(DATA IN THIS EXERCISE Opens)

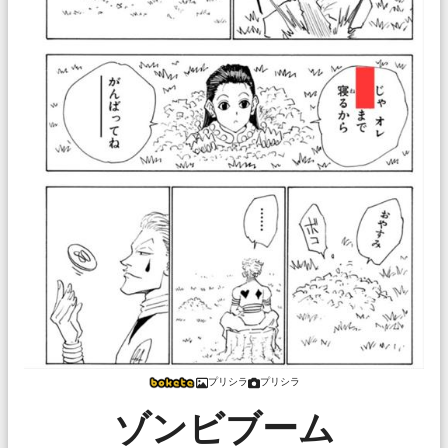
プリシラ
プリシラ
ゾンビブーム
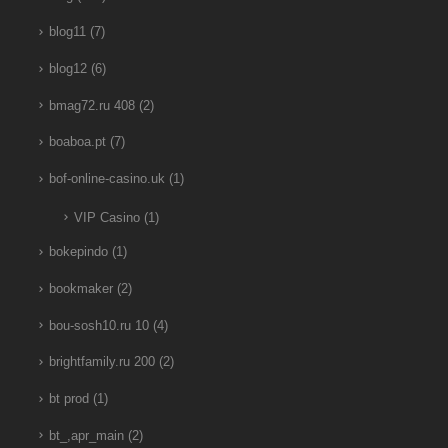
blog11
(7)
blog12
(6)
bmag72.ru 408
(2)
boaboa.pt
(7)
bof-online-casino.uk
(1)
VIP Casino
(1)
bokepindo
(1)
bookmaker
(2)
bou-sosh10.ru 10
(4)
brightfamily.ru 200
(2)
bt prod
(1)
bt_,apr_main
(2)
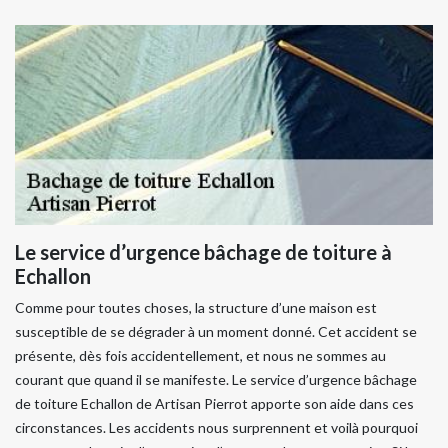
Le service d’urgence bâchage de toiture à
Echallon
Comme pour toutes choses, la structure d’une maison est
susceptible de se dégrader à un moment donné. Cet accident se
présente, dès fois accidentellement, et nous ne sommes au
courant que quand il se manifeste. Le service d’urgence bâchage
de toiture Echallon de Artisan Pierrot apporte son aide dans ces
circonstances. Les accidents nous surprennent et voilà pourquoi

(DATA IN THIS EXERCISE Closes)

WHAT THE TASK ASKS: Return every record above exactly as written, but drop the pictures.

ANSWER FOR THIS EXERCISE:
プリシラ
プリシラ
ゾンビブーム
blog11
(7)
blog12
(6)
bmag72.ru 408
(2)
boaboa.pt
(7)
bof-online-casino.uk
(1)
VIP Casino
(1)
bokepindo
(1)
bookmaker
(2)
bou-sosh10.ru 10
(4)
brightfamily.ru 200
(2)
bt prod
(1)
bt_,apr_main
(2)
Le service d’urgence bâchage de toiture à
Echallon
Comme pour toutes choses, la structure d’une maison est
susceptible de se dégrader à un moment donné. Cet accident se
présente, dès fois accidentellement, et nous ne sommes au
courant que quand il se manifeste. Le service d’urgence bâchage
de toiture Echallon de Artisan Pierrot apporte son aide dans ces
circonstances. Les accidents nous surprennent et voilà pourquoi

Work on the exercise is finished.